In general, I have many, many complaints about LabVIEW, but they do not overlap with the complaints of people unfamiliar with visual programming languages, because I've actually built large systems with it. Many times, when I go to other languages, especially something like Python, I feel I've gone back in time to something more primitive.
Text-based representations have tremendous upsides (granularity, easy to input, work with existing tools, easy to parse), but they also have downsides I think people tend to overlook. For example, reading and understanding code, especially foreign code, is quite difficult and involved; involves a lot of concentration, back and forth with API documentation, searching for and following external library calls ad nauseum. Comments help, but only so much. Code is just difficult to read and is expensive in terms of time and attention.

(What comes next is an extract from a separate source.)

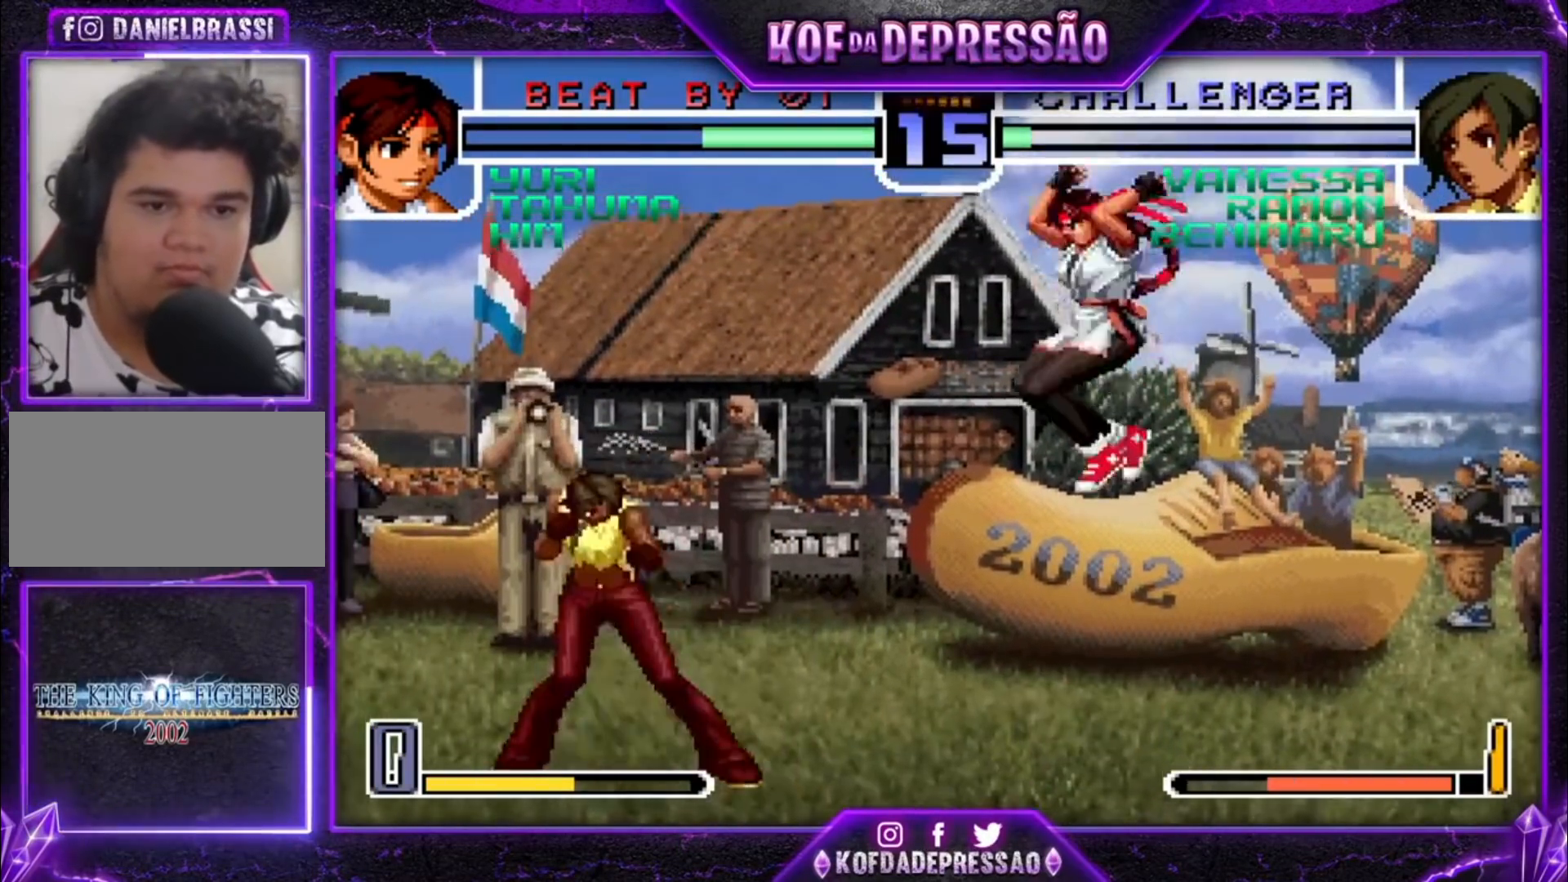
{"dt_ms": 500, "buttons": [], "left_stick": "left", "events": [[267, "left_stick", "down"], [367, "left_stick", "left"], [400, "TRIANGLE", "down"], [500, "TRIANGLE", "up"]]}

> Text editors and IDEs are not gifted by the universe and are not inherent to programming; they were built.
Bret Victor has some good presentations that addresses this idea. One thing he says is that in the early stages of personal computing, multitudes of ideas flowered that may seem strange to us today. A lot of that was because we were still exploring what computing actually was.
I don't dislike programming in vim/emacs/ides. Is it good enough? Yes, but... is this the final form? I think it'll take a creative mind to create a general-purpose representation to supersede text-based representations. I'm excited. I don't really know of anyone working on this, but I also can't see it not happening.